I reviewed the docs you linked to. Would this issue also be solved for you if we generally recommended to disable/stop the agent service during the AMI creation process, after install?
Additionally, would an "I am creating an AMI" flag on the role help out? Do you run the ansible role during the AMI creation process? My concern is adding extra complexity to the role to try and differentiate "agent service running & failing because it is a first time run from an AMI" vs "agent service running (and may or may not be failing) in normal operation". We wouldn't want to restart the agent every execution of the role if it sees the service running, or necessarily every time it sees a failure.
Our workaround is to explicitly disable and stop the service before we configure it in our cloudinit script.
threatstack_configure_agent: false
will still set the service to enabled which will cause failure on a reboot as the service can't run without being configured. If I set this value to false I am taking on responsibility for enabling the service so I would expect the service to be disabled.
- name: Stop and disable ThreatStack if not configured
become: true
service:
name: threatstack
state: stopped
enabled: no
when:
- threatstack_configure_agent == false
If that's too big a leap, you could add a variable that allows explicit control of the service state.
- name: Enable/Disable ThreatStack
become: true
service:
name: threatstack
enabled: "{{ threatstack_service_enabled }}"

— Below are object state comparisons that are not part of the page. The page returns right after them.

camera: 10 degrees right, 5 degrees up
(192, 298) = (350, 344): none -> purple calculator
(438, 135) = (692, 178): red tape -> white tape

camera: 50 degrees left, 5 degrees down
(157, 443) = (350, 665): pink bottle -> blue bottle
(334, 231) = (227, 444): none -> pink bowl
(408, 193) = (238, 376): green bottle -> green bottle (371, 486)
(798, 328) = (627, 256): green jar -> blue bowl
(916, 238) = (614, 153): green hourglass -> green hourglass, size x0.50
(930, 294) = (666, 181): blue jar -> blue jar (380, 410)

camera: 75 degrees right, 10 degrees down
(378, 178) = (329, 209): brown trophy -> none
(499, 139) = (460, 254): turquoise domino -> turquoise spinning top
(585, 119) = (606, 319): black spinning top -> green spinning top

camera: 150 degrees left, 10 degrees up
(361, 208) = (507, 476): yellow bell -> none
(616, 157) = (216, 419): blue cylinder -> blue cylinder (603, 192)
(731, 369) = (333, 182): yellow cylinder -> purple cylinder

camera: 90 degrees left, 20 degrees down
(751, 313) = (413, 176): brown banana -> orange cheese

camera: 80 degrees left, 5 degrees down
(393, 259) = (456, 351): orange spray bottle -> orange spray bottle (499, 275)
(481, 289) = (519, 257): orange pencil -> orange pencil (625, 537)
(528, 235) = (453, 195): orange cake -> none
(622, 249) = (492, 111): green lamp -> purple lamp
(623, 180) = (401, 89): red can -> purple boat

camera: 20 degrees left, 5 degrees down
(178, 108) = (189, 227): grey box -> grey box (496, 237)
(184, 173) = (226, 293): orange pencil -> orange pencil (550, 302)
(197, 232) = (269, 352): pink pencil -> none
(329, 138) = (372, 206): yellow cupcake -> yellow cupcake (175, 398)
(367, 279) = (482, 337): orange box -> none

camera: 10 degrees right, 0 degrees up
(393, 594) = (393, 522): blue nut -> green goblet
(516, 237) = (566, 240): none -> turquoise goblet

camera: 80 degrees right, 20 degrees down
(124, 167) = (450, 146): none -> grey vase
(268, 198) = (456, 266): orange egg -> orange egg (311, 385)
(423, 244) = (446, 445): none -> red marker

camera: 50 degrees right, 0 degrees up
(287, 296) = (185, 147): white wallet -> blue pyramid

I don't think the role needs to know about the intentions if it gives suitable options to control the expectations of state.
Thanks for the feedback! I tried out your first option last night.
That said, many users want to always ensure the agent running, automatically (hence the enablement of the service in the install scripts). I am sensitive to not breaking their workflow too. And I could see people using these settings to get into a state where the agent is restarting every ansible run.
Is your goal to use the ansible role during operation of an instance as well? Do you configure the instance's agent via the role after the instance starts up? Do you expect to pass different arguments during the AMI creation vs instance creation/operation?
I can add the separate toggle, but it also seems to me that explicitly disabling the agent outside of the role during AMI creation itself is a cleaner solution, provided we document this recommendation on our side.
We only use Ansible during ami baking. We use a tiny bash script to pull the key from SSM and enable agent during cloud init. We implemented the workaround 6 months ago. Documenting how the role is expected to work would be an improvement
@s01ipsist I added a separate flag named threatstack_agent_disable_service
. Will merge after some additional testing.
Using latest published version of this role, I noticed that despite setting
threatstack_configure_agent: false
, the threatstack service is being enabled when I just want it to be installed in a base image that I derive from to build other things. This role is respecting that variable'sfalse
value, but the actual package install is executing a SysV script to enable the service, which in turn (on Ubuntu 18.04) causes SystemD to enable and attempt to start the service on next boot.We have gotten around this by wrapping
threatstack.threatstack-ansible
role and adding a task after execution that disables the agent in SystemD, but this is obviously not intended to be the case when using this role.